Korea’s current account surplus widened in March to a four-month high as overseas shipments of cars, electronics and oil products rose while the European debt crisis weighed on global demand.

The surplus was $3 billion, compared with a revised surplus of $557 million in February, the Bank of Korea said in a statement yesterday. The current account is the broadest measure of trade, tracking goods, services and investment income.

Asia’s fourth-largest economy, which expanded at the fastest pace in a year in the first quarter, faces downside risks from the European debt crisis and high oil prices, the central bank said this month. It left borrowing costs unchanged for 10-straight months on April 13 as it forecast a “moderate recovery” in domestic demand.

“We’re passing a trough but global demand will likely remain weak, which bodes ill for exporters,” Yoon Yeo-sam, a fixed-income analyst at Daewoo Securities, said before the release. “With moderate growth and persistent inflationary pressure, policymakers seem to have limited room for moving interest rates in either direction.”

The surplus on traded goods was $3 billion last month compared with a revised $1.3 billion surplus in February, the report showed.

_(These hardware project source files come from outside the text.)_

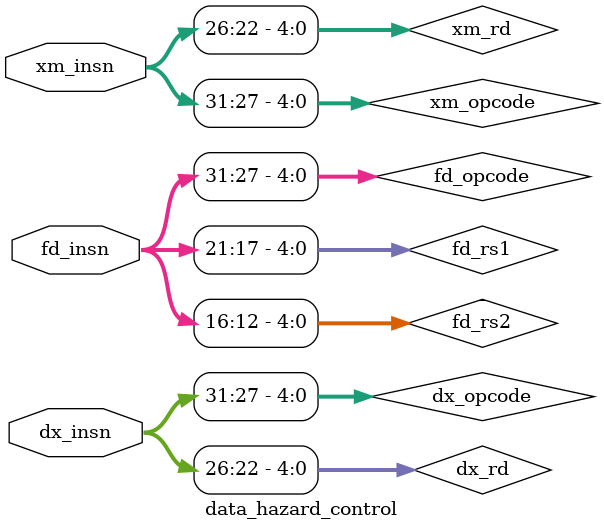
<source format=v>
module data_hazard_control(fd_insn, dx_insn, xm_insn); // dont need register, can parse itself

	input [31:0] fd_insn, dx_insn, xm_insn;
	
	wire is_data_hazard;
	wire [4:0] fd_rs1_equals_dx_rd, fd_rs2_equals_dx_rd, fd_rs1_equals_xm_rd, fd_rs2_equals_xm_rd;


	wire [4:0] fd_opcode, dx_opcode, xm_opcode;
	wire fd_only_rs_insn, dx_only_rs_insn, xm_only_rs_insn;
	wire fd_lw_insn, dx_lw_insn, xm_lw_insn;
	wire fd_addi_insn, dx_addi_insn, xm_addi_insn;
	wire fd_r_insn, dx_r_insn, xm_r_insn;
	wire fd_write_insn, dx_write_insn, xm_write_insn;
	wire [4:0] fd_rs1, fd_rs2, dx_rd, xm_rd;
	
	assign fd_opcode	= fd_insn[31:27];
	assign dx_opcode 	= dx_insn[31:27];
	assign xm_opcode 	= xm_insn[31:27];
	
	// will need to add special case for lw, sw
	assign fd_r_insn 			=  (~fd_opcode[4] & ~fd_opcode[3] & ~fd_opcode[2] & ~fd_opcode[1] & ~fd_opcode[0]); 	// r_insn
	assign fd_addi_insn 		=	(~fd_opcode[4] & ~fd_opcode[3] &  fd_opcode[2] & ~fd_opcode[1] &  fd_opcode[0]); 	//00101 addi
	assign fd_lw_insn			=	(~fd_opcode[4] &  fd_opcode[3] & ~fd_opcode[2] & ~fd_opcode[1] & ~fd_opcode[0]);		//01000 lw only check fd_rs1				
	
	// specials
	// ~opcode[4] & ~opcode[3] & ~opcode[2] &  opcode[1] &  opcode[0];	//00011 jal only check $rstatus
	// ~opcode[4] & ~opcode[3] &  opcode[2] &  opcode[1] &  opcode[0];	//00111 sw only check (lw followed by lw/sw/etc)
	// (~fd_opcode[4] &  fd_opcode[3] & ~fd_opcode[2] & ~fd_opcode[1] & ~fd_opcode[0]) ||	//01000 lw only check fd_rs1
	// opcode[4] & ~opcode[3] &  opcode[2] & ~opcode[1] &  opcode[0];	//10101 setx check if reading from $rstatus 
	
	assign dx_r_insn 			=  (~dx_opcode[4] & ~dx_opcode[3] & ~dx_opcode[2] & ~dx_opcode[1] & ~dx_opcode[0]); 	// r_insn
	assign dx_addi_insn 		=  (~dx_opcode[4] & ~dx_opcode[3] &  dx_opcode[2] & ~dx_opcode[1] &  dx_opcode[0]); 	// addi
	assign dx_lw_insn			=	(~dx_opcode[4] &  dx_opcode[3] & ~dx_opcode[2] & ~dx_opcode[1] & ~dx_opcode[0]);		//01000 lw only check fd_rs1				
	assign dx_write_insn 	=  dx_r_insn || dx_addi_insn || dx_lw_insn;				
						
	assign xm_r_insn 			=  (~xm_opcode[4] & ~xm_opcode[3] & ~xm_opcode[2] & ~xm_opcode[1] & ~xm_opcode[0]); 	// r_insn
	assign xm_addi_insn 		=	(~xm_opcode[4] & ~xm_opcode[3] &  xm_opcode[2] & ~xm_opcode[1] &  xm_opcode[0]);		// addit
	assign xm_lw_insn			=	(~xm_opcode[4] &  xm_opcode[3] & ~xm_opcode[2] & ~xm_opcode[1] & ~xm_opcode[0]);		//01000 lw only check fd_rs1				
	assign xm_write_insn 	=  xm_r_insn || xm_addi_insn || xm_lw_insn;				
	
	
	assign fd_rs1 	 	= fd_insn[21:17];
	assign fd_rs2		= fd_insn[16:12];
	assign dx_rd 		= dx_insn[26:22];
	assign xm_rd 		= xm_insn[26:22];
	
	genvar i;
	generate
	for(i=0; i<5; i=i+1) begin: loop1
		
		xnor x1(fd_rs1_equals_dx_rd[i], fd_rs1[i], dx_rd[i]);
		xnor x2(fd_rs2_equals_dx_rd[i], fd_rs2[i], dx_rd[i]);
		xnor x3(fd_rs1_equals_xm_rd[i], fd_rs1[i], xm_rd[i]);
		xnor x4(fd_rs2_equals_xm_rd[i], fd_rs2[i], xm_rd[i]);
	
	end
	endgenerate
	
	wire fd_dx_data_hazard_r, fd_xm_data_hazard_r, fd_dx_data_hazard_addi, fd_xm_data_hazard_addi;
	
	assign fd_dx_data_hazard_r = fd_r_insn && dx_write_insn && ((&fd_rs1_equals_dx_rd[4:0] && |fd_rs1[4:0]) || (&fd_rs2_equals_dx_rd[4:0] && |fd_rs2[4:0]));
	assign fd_xm_data_hazard_r = fd_r_insn && xm_write_insn && ((&fd_rs1_equals_xm_rd[4:0] && |fd_rs1[4:0]) || (&fd_rs2_equals_xm_rd[4:0] && |fd_rs2[4:0]));
	
	assign fd_dx_data_hazard_addi = (fd_addi_insn || fd_lw_insn) && dx_write_insn && &fd_rs1_equals_dx_rd[4:0] && |fd_rs1[4:0];
	assign fd_xm_data_hazard_addi = (fd_addi_insn || fd_lw_insn) && xm_write_insn && &fd_rs1_equals_xm_rd[4:0] && |fd_rs1[4:0];
	
	assign is_data_hazard = fd_dx_data_hazard_r || fd_xm_data_hazard_r || fd_dx_data_hazard_addi || fd_xm_data_hazard_addi;
	
endmodule
</source>
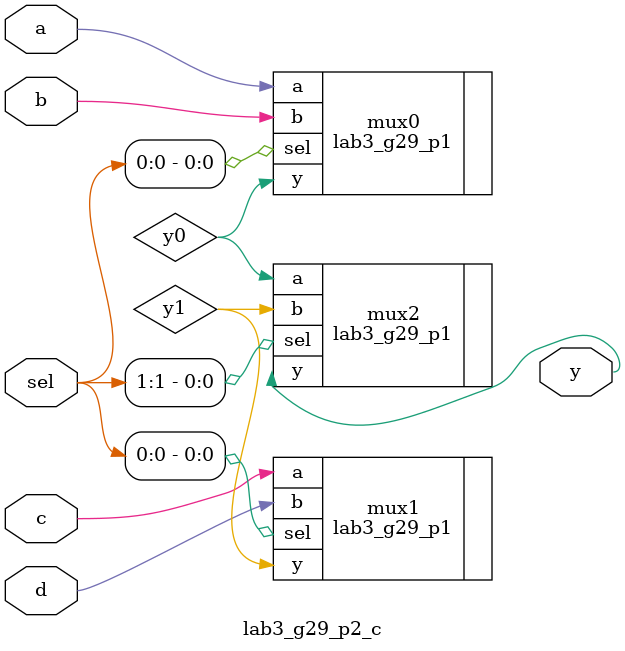
<source format=sv>
module lab3_g29_p2_c (
    input logic [1:0] sel,
    input logic a, b, c, d,
    output logic y
);

logic y0, y1;

// Alt 2x1 MUX modülleri
lab3_g29_p1 mux0 (
    .a(a),
    .b(b),
    .sel(sel[0]),
    .y(y0)
);

lab3_g29_p1 mux1 (
    .a(c),
    .b(d),
    .sel(sel[0]),
    .y(y1)
);

// Üst 2x1 MUX modülü
lab3_g29_p1 mux2 (
    .a(y0),
    .b(y1),
    .sel(sel[1]),
    .y(y)
);

endmodule

</source>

Total exports on a customs-cleared basis rose to $47.4 billion in March from $46.4 billion in February, according to yesterday’s statement. Imports totaled $44.9 billion, little changed from February.

Overseas shipments may fall 1.5 percent in April from a year earlier, according to the median estimate of nine economists in a Bloomberg News survey as of Thursday.

On April 16, the Bank of Korea reduced its economic growth forecast for this year from 3.7 percent to 3.5 percent citing risks from Europe’s debt woes and high oil prices.

The current account surplus is expected to narrow to $12.5 billion in 2013 from an estimated $14.5 billion this year, according to the central bank’s latest projection. The excess was $26.5 billion in 2011. Korea’s GDP rose 0.9 percent in the first quarter from the previous three months, the fastest pace in a year.